E poi ho pensato. Ah, quanta gente ha strumentalizzato questo film. Sì, quando uno si sente incompreso, si sente emarginato, ecco che trova la sua valvola di sfogo in questo capolavoro. E si rannicchia nel pensarsi illuminato, e al che gli succede spaventosamente che, sempre in maniera solipsistica, vede il film a modo suo. Il film allora, nei suoi occhi ottenebrati da un pazzesco soggettivismo, diventa il manifesto delle sue rabbie mai sopite, per un po’ riassopitesi ma invero sempre dal profondo del suo inconscio scalcianti. Ma non posso prendere seriamente questo tipo di persona. Perché è un bugiardo, uno che lui stesso vive di mascherate e pagliacciate. E il messaggio del film gli serve quando gli fa comodo, appunto, per declamare e sbandierare valori sociali di solidarietà e di risveglio delle coscienze, salvo poi tradire questa visione, a livello formale e teorico perfetta, nella quotidiana realtà, ove come sempre si dimostra insensibile, vile, fascista e asservito al più pigro consumismo soprattutto delle sue scarse vedute e dell’ostinata, incurabile sua mentalità bigotta.

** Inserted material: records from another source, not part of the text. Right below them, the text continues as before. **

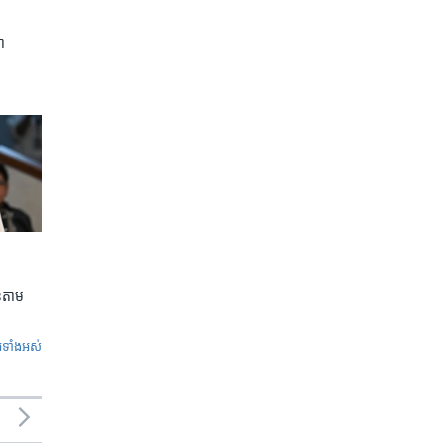
ា
លួនតាម
ូ​ទាំង​អស់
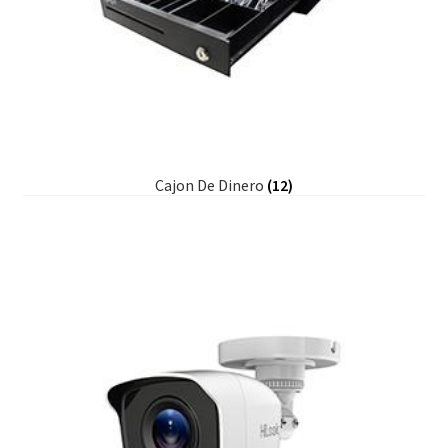
Cajon De Dinero
(12)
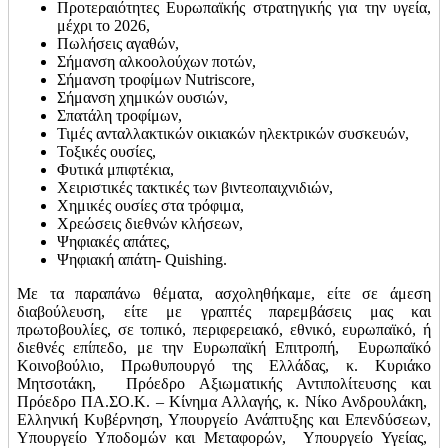
Προτεραιότητες Ευρωπαϊκής στρατηγικής για την υγεία,
μέχρι το 2026,
Πωλήσεις αγαθών,
Σήμανση αλκοολούχων ποτών,
Σήμανση τροφίμων Nutriscore,
Σήμανση χημικών ουσιών,
Σπατάλη τροφίμων,
Τιμές ανταλλακτικών οικιακών ηλεκτρικών συσκευών,
Τοξικές ουσίες,
Φυτικά μπιφτέκια,
Χειριστικές τακτικές των βιντεοπαιχνιδιών,
Χημικές ουσίες στα τρόφιμα,
Χρεώσεις διεθνών κλήσεων,
Ψηφιακές απάτες,
Ψηφιακή απάτη- Quishing.
Με τα παραπάνω θέματα, ασχοληθήκαμε, είτε σε άμεση
διαβούλευση, είτε με γραπτές παρεμβάσεις μας και
πρωτοβουλίες, σε τοπικό, περιφερειακό, εθνικό, ευρωπαϊκό, ή
διεθνές επίπεδο, με την Ευρωπαϊκή Επιτροπή, Ευρωπαϊκό
Κοινοβούλιο, Πρωθυπουργό της Ελλάδας, κ. Κυριάκο
Μητσοτάκη, Πρόεδρο Αξιωματικής Αντιπολίτευσης και
Πρόεδρο ΠΑ.ΣΟ.Κ. – Κίνημα Αλλαγής, κ. Νίκο Ανδρουλάκη,
Ελληνική Κυβέρνηση, Υπουργείο Ανάπτυξης και Επενδύσεων,
Υπουργείο Υποδομών και Μεταφορών, Υπουργείο Υγείας,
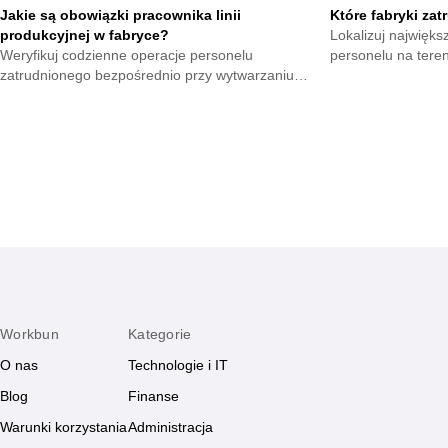
Jakie są obowiązki pracownika linii
Które fabryki zat
produkcyjnej w fabryce?
Lokalizuj najwięks
Weryfikuj codzienne operacje personelu
personelu na teren
zatrudnionego bezpośrednio przy wytwarzaniu
etaty u czołowych
dóbr. Zapamiętaj kluczowe wyzwania wiążące się z
masowej.
tym stanowiskiem.
Workbun
Kategorie
O nas
Technologie i IT
Blog
Finanse
Warunki korzystania
Administracja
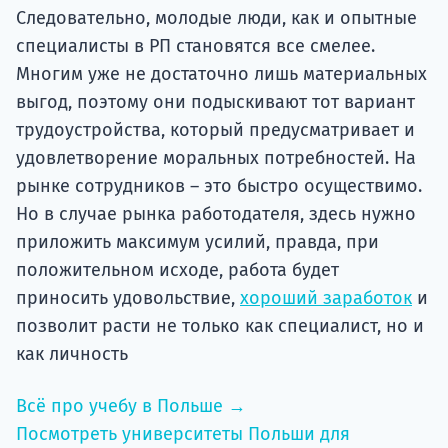
Следовательно, молодые люди, как и опытные
специалисты в РП становятся все смелее.
Многим уже не достаточно лишь материальных
выгод, поэтому они подыскивают тот вариант
трудоустройства, который предусматривает и
удовлетворение моральных потребностей. На
рынке сотрудников – это быстро осуществимо.
Но в случае рынка работодателя, здесь нужно
приложить максимум усилий, правда, при
положительном исходе, работа будет
приносить удовольствие,
хороший заработок
и
позволит расти не только как специалист, но и
как личность
Всё про учебу в Польше →
Посмотреть университеты Польши для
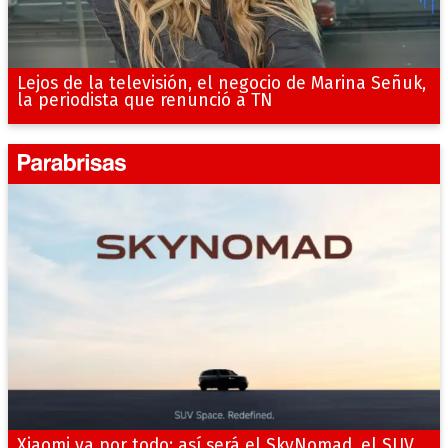
Lejos de la televisión, el negocio de Marina Señuk,
la periodista que renunció a TN
Xiaomi va por todo: así será el SkyNomad, el SUV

Poi, ci sono quelli, e non starò a dire chi, che pensano in effetti bene. È un film contro la schiavitù del pensiero, un grido di ribellione per emanciparsi da un sistema di cose fasullo improntato soltanto al piacere individuale, e un atto d’accusa filosofico sull’ebetudine di massa. E allora costui dice che il lavoro, così com’è inteso nella società occidentale capitalistica, non dà niente a livello umano, perché in una società equa dovremmo lavorare solo 1 ora al giorno e poi avere i mezzi per poter godere delle nostre passioni e interagire costruttivamente col prossimo, nel fiorire d’idee brillanti, libere da ogni condizionamento e ipocrita dogma o precetto.

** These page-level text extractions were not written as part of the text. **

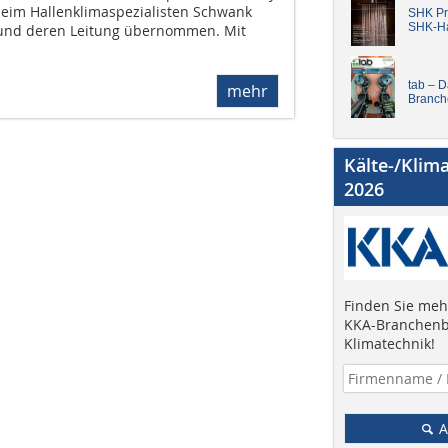
im Hallenklimaspezialisten Schwank
SHK Pro
SHK-H
und deren Leitung übernommen. Mit
tab – 
mehr
Branch
Kälte-/Klim
2026
Finden Sie mehr
KKA-Branchenb
Klimatechnik!
A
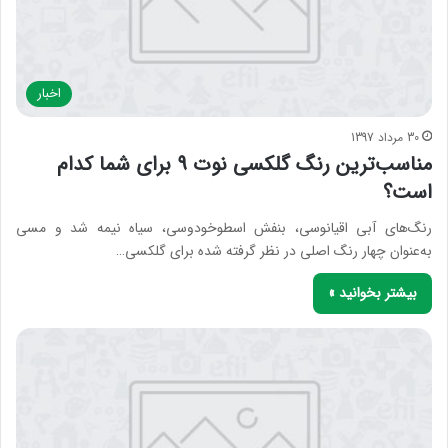
اخبار
30 مرداد 1397
مناسب‌ترین رنگ گلکسی نوت 9 برای شما کدام
است؟
رنگ‌های آبی اقیانوسی، بنفش اسطوخودوسی، سیاه نیمه شد و مسی
به‌عنوان چهار رنگ اصلی در نظر گرفته شده برای گلکسی…
بیشتر بخوانید »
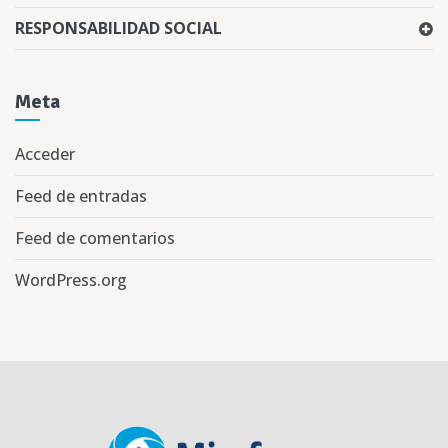
RESPONSABILIDAD SOCIAL
Meta
Acceder
Feed de entradas
Feed de comentarios
WordPress.org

Però lui lavora 8 ore al giorno, perché comunque senza soldi non può andare avanti, e quindi ha accettato il conformismo dell’adattamento imposto dall’alto. E quel che gli rimane sono chiacchiere da Festa dell’Unità, perché il suo stipendio ce l’ha ma fa discorsi di sinistra per ammantarsi di rispettabilità e farsi accettare per un uomo che propugna valori nobili quanto poi vuoti perché da lui stesso non applicati nel giornaliero suo vivere. Stolto ma che si copre dietro una parvenza colta…

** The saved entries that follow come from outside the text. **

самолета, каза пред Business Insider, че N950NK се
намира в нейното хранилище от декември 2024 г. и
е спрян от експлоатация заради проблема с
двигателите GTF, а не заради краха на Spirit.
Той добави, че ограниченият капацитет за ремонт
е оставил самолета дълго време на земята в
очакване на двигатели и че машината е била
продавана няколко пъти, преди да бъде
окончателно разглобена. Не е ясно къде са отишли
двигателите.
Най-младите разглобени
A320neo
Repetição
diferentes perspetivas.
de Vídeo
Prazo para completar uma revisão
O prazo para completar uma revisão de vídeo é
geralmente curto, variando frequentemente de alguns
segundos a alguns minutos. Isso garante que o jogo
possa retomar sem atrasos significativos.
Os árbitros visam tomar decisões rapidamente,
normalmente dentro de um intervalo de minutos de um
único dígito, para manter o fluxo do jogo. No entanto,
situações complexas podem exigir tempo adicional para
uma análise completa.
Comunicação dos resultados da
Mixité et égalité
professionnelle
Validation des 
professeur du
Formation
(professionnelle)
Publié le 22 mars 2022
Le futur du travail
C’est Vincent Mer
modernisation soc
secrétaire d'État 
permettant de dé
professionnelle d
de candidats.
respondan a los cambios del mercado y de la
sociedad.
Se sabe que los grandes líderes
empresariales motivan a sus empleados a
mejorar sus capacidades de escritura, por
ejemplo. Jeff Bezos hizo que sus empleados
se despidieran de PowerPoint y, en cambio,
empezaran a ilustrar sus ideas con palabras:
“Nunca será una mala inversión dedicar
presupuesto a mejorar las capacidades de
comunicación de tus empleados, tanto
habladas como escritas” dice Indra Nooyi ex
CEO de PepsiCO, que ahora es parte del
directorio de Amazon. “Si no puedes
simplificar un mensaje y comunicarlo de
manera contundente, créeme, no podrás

Non c’è da stupirsi dunque se oggi abbiamo una gioventù d’idioti ove tutti si credono Marlon Brando e continuano a farsi shooting dei loro bel visini quando invece non sanno recitare neanche la letterina di Natale dei loro agghiaccianti buonismi “politicamente corretti”. Son tutti all’apparenza belli, inappuntabili, con addominali scolpiti e sorrisi raggianti, ma in verità son più imputriditi e marci dei vecchiacci di ottant’anni.

E in questa riflessione vi lascio. Non ho più tempo da perdere coi cretini.